My name is Annie Bradley and my blog is Iz Dee Fashion. I am very excited and proud to be given the opportunity to guest post here on Lush to Blush. As a wife of over two years, I wanted to start this column, From Miss to Mrs., to share with you my experiences as a married woman–how marriage has shaped me and my life and what I have learned along the way. To begin, I bring you the true and truly arduous story that led to me getting married. And it all started with one “yes”.
Did I just say “Yes”?
I was standing on the beach at night with my boyfriend, Josh. Digging my toes into the sand. Feeling the cold, salty ocean spray on my face. We exchanged a few words about the future and spending our lives together, the kinds of things that people in love say when they are somewhere beautiful together and alone. And then, he was on his knee. He asked. I said yes.
All I was thinking about after the “yes” was telling everyone I knew. Showing off my ring (still do that). Getting the perfect dress. Planning a wedding. Going on an amazing honeymoon. Moving into a house together. All the things a newly engaged woman would be thinking about.
What I should have been thinking about was that “yes”. What did I just say “yes” to? As any female influenced by romantic movies that end with a crescendo of uplifting music, lots of kissing, and a big diamond, I spent my life dreaming of when I would get to say, “yes”. And then I realized, I didn’t say “yes” to a wedding, I said “yes” to Josh for the rest of my life. I SAID “yes” once, but I would be LIVING that “yes” for every single day I had left on this Earth. If that’s not enough to make you sit down and take a breather, I don’t know what is.

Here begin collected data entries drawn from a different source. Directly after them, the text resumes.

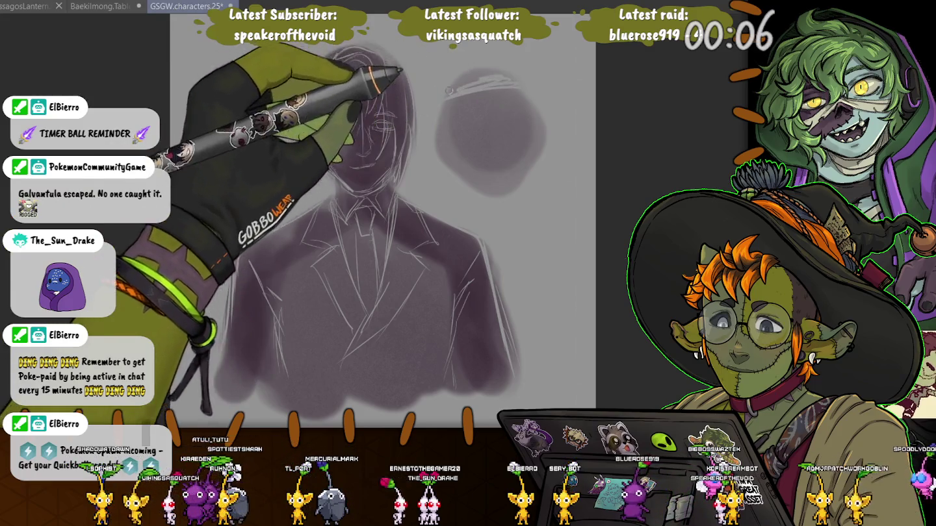
Step: Sketch and darken the creature head over the grey blob, then hide the sketch to compare
{"action": "left_click_drag", "start_coordinate": [449, 89], "coordinate": [513, 77]}
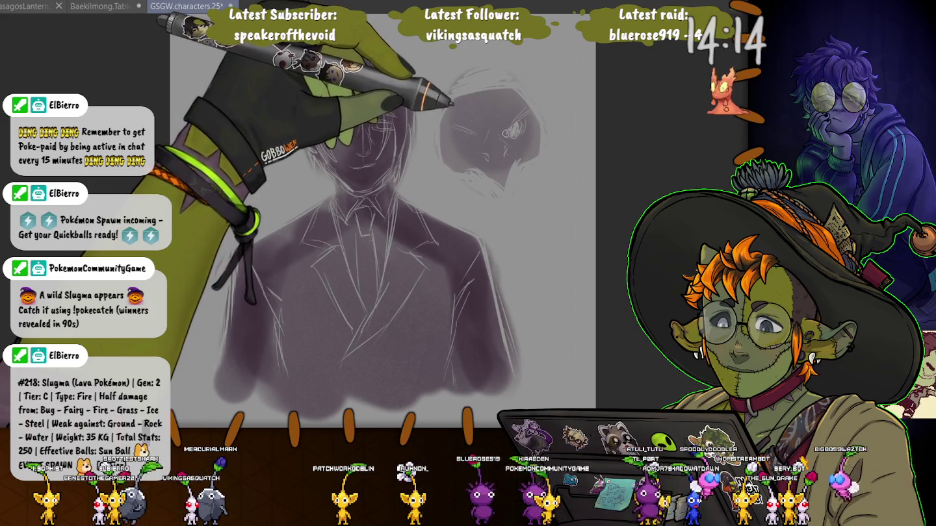
{"action": "left_click_drag", "start_coordinate": [506, 133], "coordinate": [464, 138]}
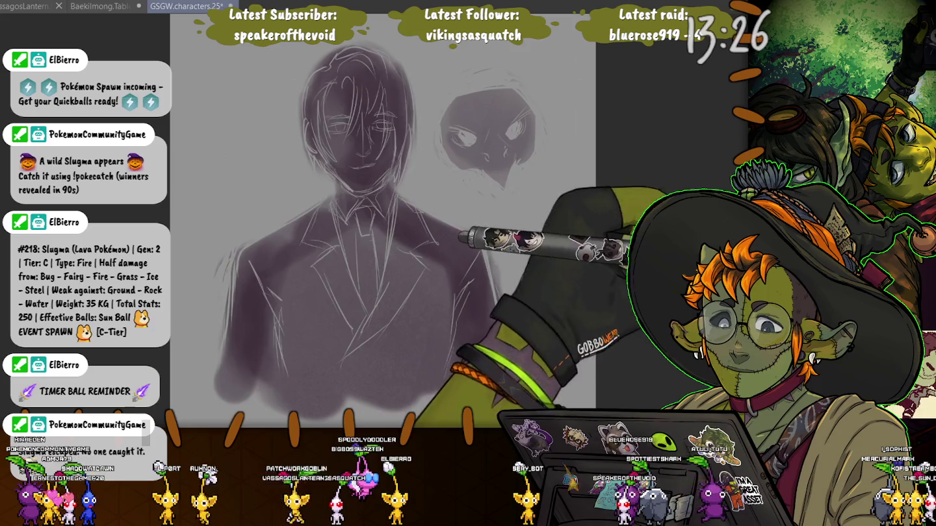
{"action": "key", "text": "Delete"}
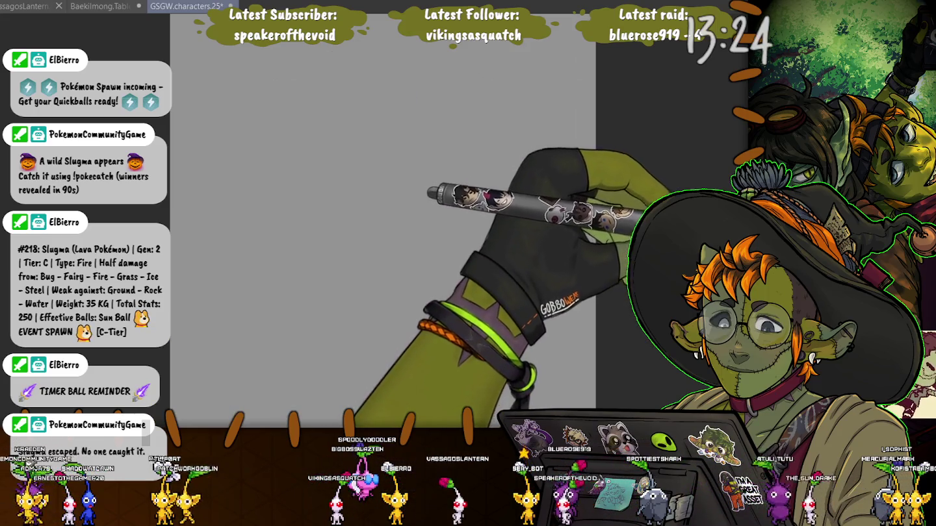
Step: Undo the last change so the cleaned-up sketch lines show again
{"action": "key", "text": "ctrl+z"}
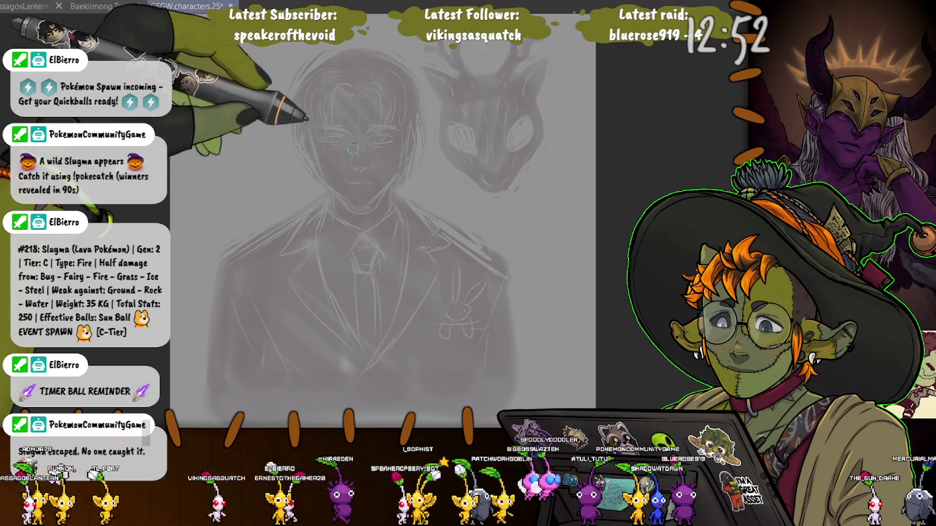
Step: Paint dark purple over the man's hair, face, neck, shoulders, body and the deer head
{"action": "mouse_move", "coordinate": [409, 91]}
{"action": "left_mouse_down"}
{"action": "mouse_move", "coordinate": [337, 62]}
{"action": "mouse_move", "coordinate": [349, 219]}
{"action": "left_mouse_up"}
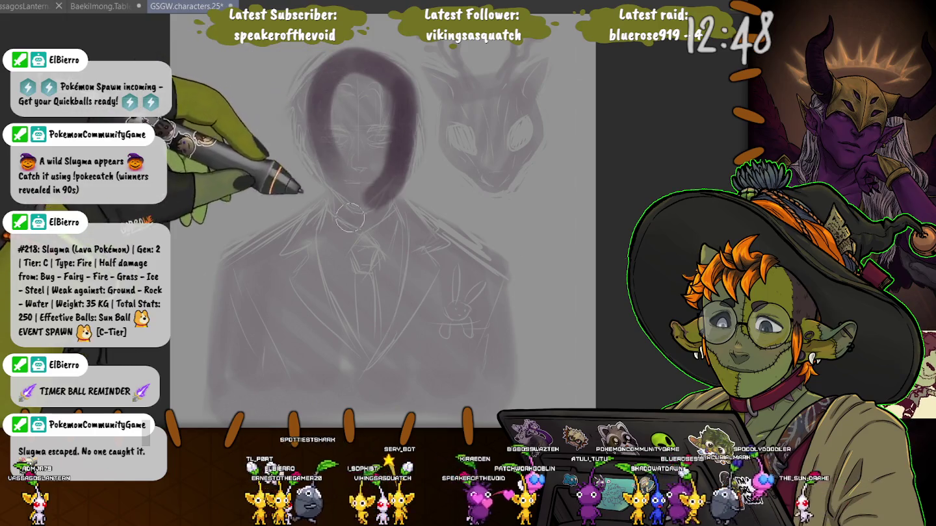
{"action": "mouse_move", "coordinate": [311, 78]}
{"action": "left_mouse_down"}
{"action": "mouse_move", "coordinate": [354, 195]}
{"action": "mouse_move", "coordinate": [382, 126]}
{"action": "left_mouse_up"}
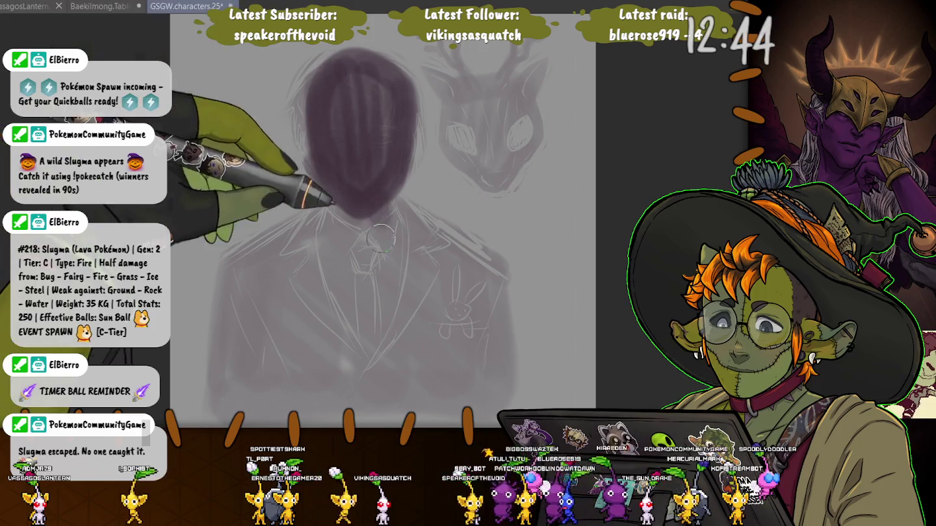
{"action": "mouse_move", "coordinate": [338, 221]}
{"action": "left_mouse_down"}
{"action": "mouse_move", "coordinate": [403, 226]}
{"action": "mouse_move", "coordinate": [546, 377]}
{"action": "mouse_move", "coordinate": [295, 238]}
{"action": "mouse_move", "coordinate": [185, 380]}
{"action": "left_mouse_up"}
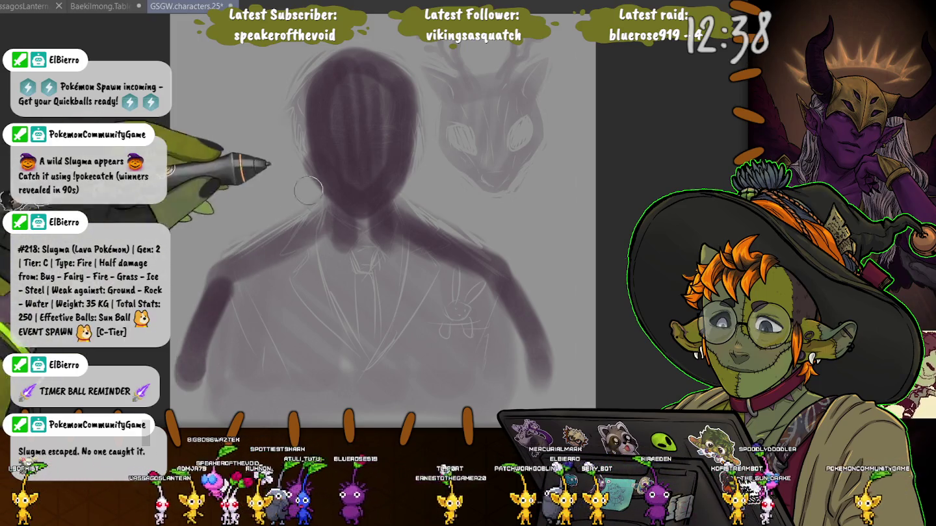
{"action": "mouse_move", "coordinate": [313, 243]}
{"action": "left_mouse_down"}
{"action": "mouse_move", "coordinate": [488, 376]}
{"action": "mouse_move", "coordinate": [360, 328]}
{"action": "mouse_move", "coordinate": [260, 368]}
{"action": "mouse_move", "coordinate": [214, 351]}
{"action": "mouse_move", "coordinate": [318, 404]}
{"action": "mouse_move", "coordinate": [237, 289]}
{"action": "left_mouse_up"}
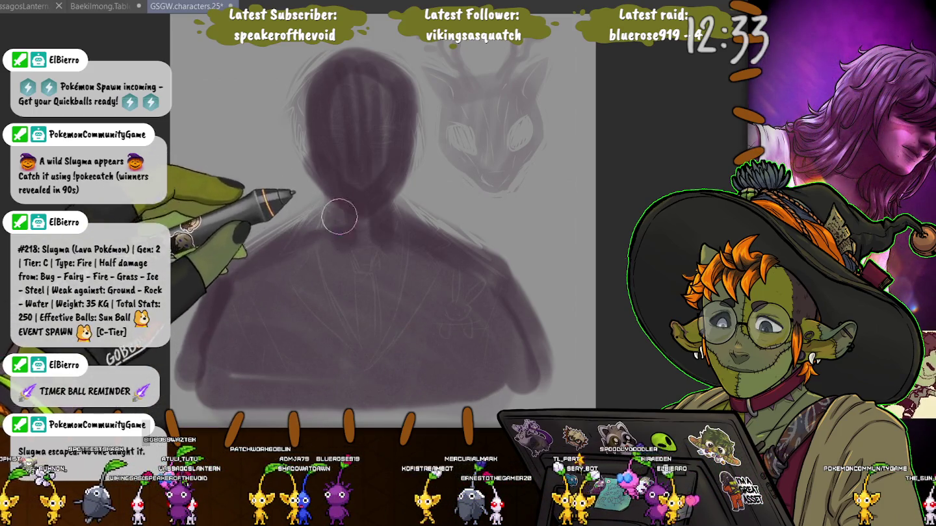
{"action": "mouse_move", "coordinate": [338, 216]}
{"action": "left_mouse_down"}
{"action": "mouse_move", "coordinate": [390, 240]}
{"action": "mouse_move", "coordinate": [359, 242]}
{"action": "left_mouse_up"}
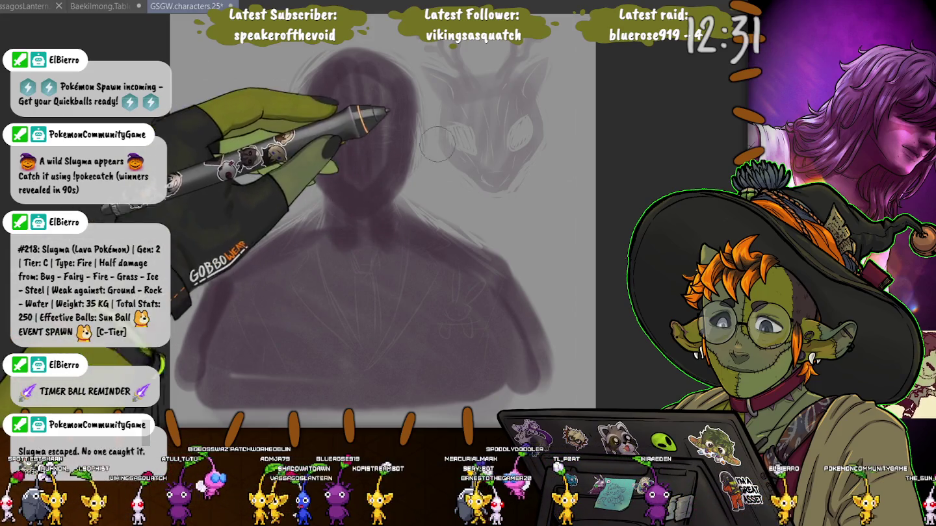
{"action": "mouse_move", "coordinate": [441, 91]}
{"action": "left_mouse_down"}
{"action": "mouse_move", "coordinate": [461, 163]}
{"action": "mouse_move", "coordinate": [529, 130]}
{"action": "mouse_move", "coordinate": [481, 156]}
{"action": "mouse_move", "coordinate": [513, 146]}
{"action": "mouse_move", "coordinate": [476, 110]}
{"action": "mouse_move", "coordinate": [494, 77]}
{"action": "mouse_move", "coordinate": [510, 81]}
{"action": "mouse_move", "coordinate": [465, 73]}
{"action": "mouse_move", "coordinate": [367, 123]}
{"action": "mouse_move", "coordinate": [386, 75]}
{"action": "left_mouse_up"}
{"action": "mouse_move", "coordinate": [414, 389]}
{"action": "left_mouse_down"}
{"action": "mouse_move", "coordinate": [427, 312]}
{"action": "mouse_move", "coordinate": [353, 339]}
{"action": "mouse_move", "coordinate": [470, 85]}
{"action": "mouse_move", "coordinate": [500, 162]}
{"action": "left_mouse_up"}
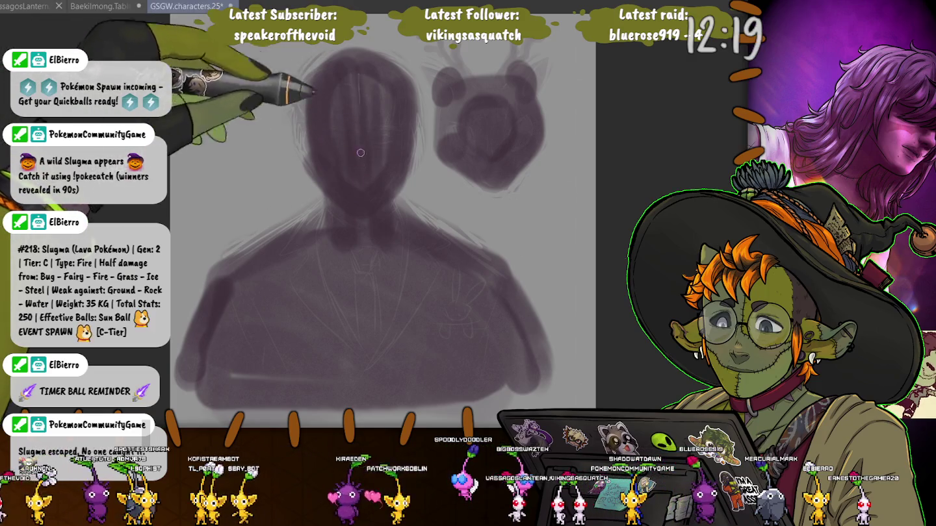
Step: Draw a centre line down the head, delete the old sketch lines, and draw the jaw
{"action": "left_click_drag", "start_coordinate": [359, 73], "coordinate": [358, 210]}
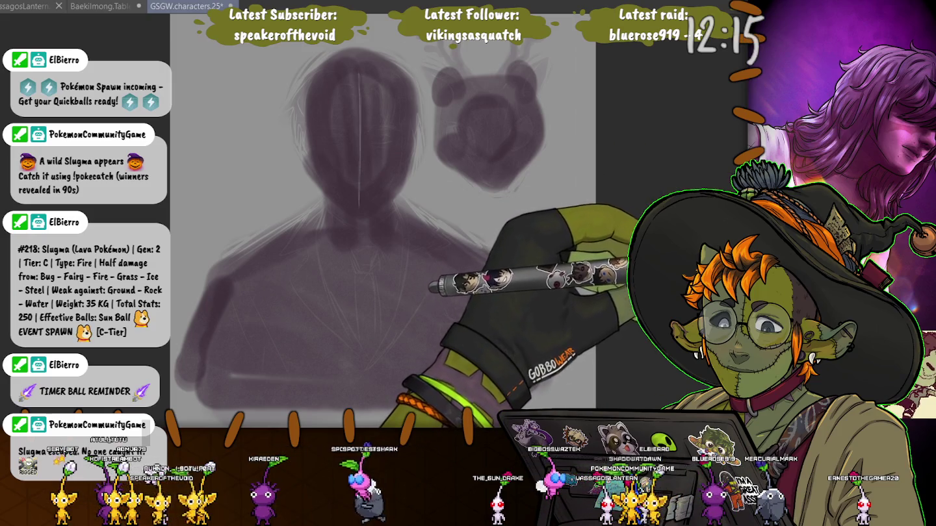
{"action": "key", "text": "Delete"}
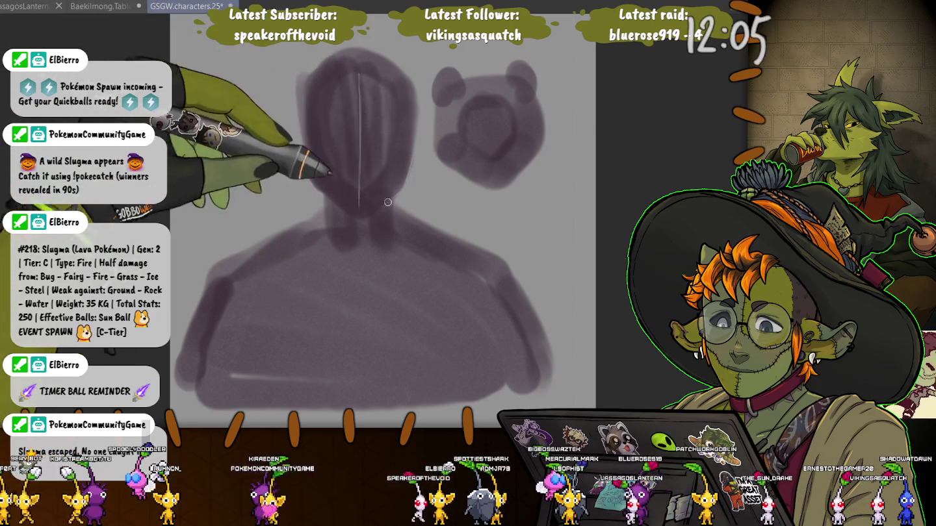
{"action": "mouse_move", "coordinate": [411, 161]}
{"action": "left_mouse_down"}
{"action": "mouse_move", "coordinate": [368, 213]}
{"action": "mouse_move", "coordinate": [314, 184]}
{"action": "left_mouse_up"}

And a breather was what I needed. We were living together. I was planning a big wedding. I was getting more and more anxious. And then, I almost ruined everything. Being tactful wasn’t something I was born with. It started out with talking about the stupid initials to put on the stupid napkins for the increasingly stupid wedding that I, stupidly, hadn’t yet realized I didn’t want. And then the words were just flowing. Angry words. Words I didn’t even mean, but the stress of the wedding and living out that one “yes” was making me crazy.
I was blaming him for being afraid. The uncertainty. All the frustrations. The fear that came after the “yes”. Somehow, it translated into anger and it exploded on him. It was the easy way. Rather than admit I’m scared, I decided he was doing all kinds of made-up things wrong and making my life hard. It was one of those instances that everyone has in a relationship where you realize you should have just openly communicated your fears in a rational way. And what you did do was yell, cry, and accuse your partner of all kinds of horrible domestic crimes. Like leaving dishes in the sink and hating to try new things. It was the weight of the “yes”.
We cancelled our original wedding. We talked seriously about not being together anymore. But then, with the stress and the expectations of the wedding gone, something changed. I changed. After all of my fear-induced fighting was over, I finally could see, could remember just how much I wanted a future with him. And, miraculously, he still wanted a future with me, too. Even when the girl that said “yes” to him had morphed into this other being of doubt and anger, he still loved me. This was how I learned my first, and probably still my most important lesson about marriage…or anyone trying to live their life with another person. Love isn’t easy and I’m not always easy to love. And at this point, my husband deserved a Nobel Prize for dealing with me.
Fourteen months after I sputtered out “yes”, I was standing on the back deck of a rent house overlooking Lake Tahoe. Josh was standing there in a suit. He was smiling. He was crying. I said, “I do”. I wasn’t afraid anymore. There was no more weight. People ask me all the time how I knew. How did I know he was “the one” for me? I may not have known when I said “yes”, but I know now: because he loves me, everything about me, every day. Even when it’s not easy.
So, to all the beautiful women out there waiting to say their very own “yes”, I would say don’t wish for the “yes”. Wish for the future because “yes” is only the beginning.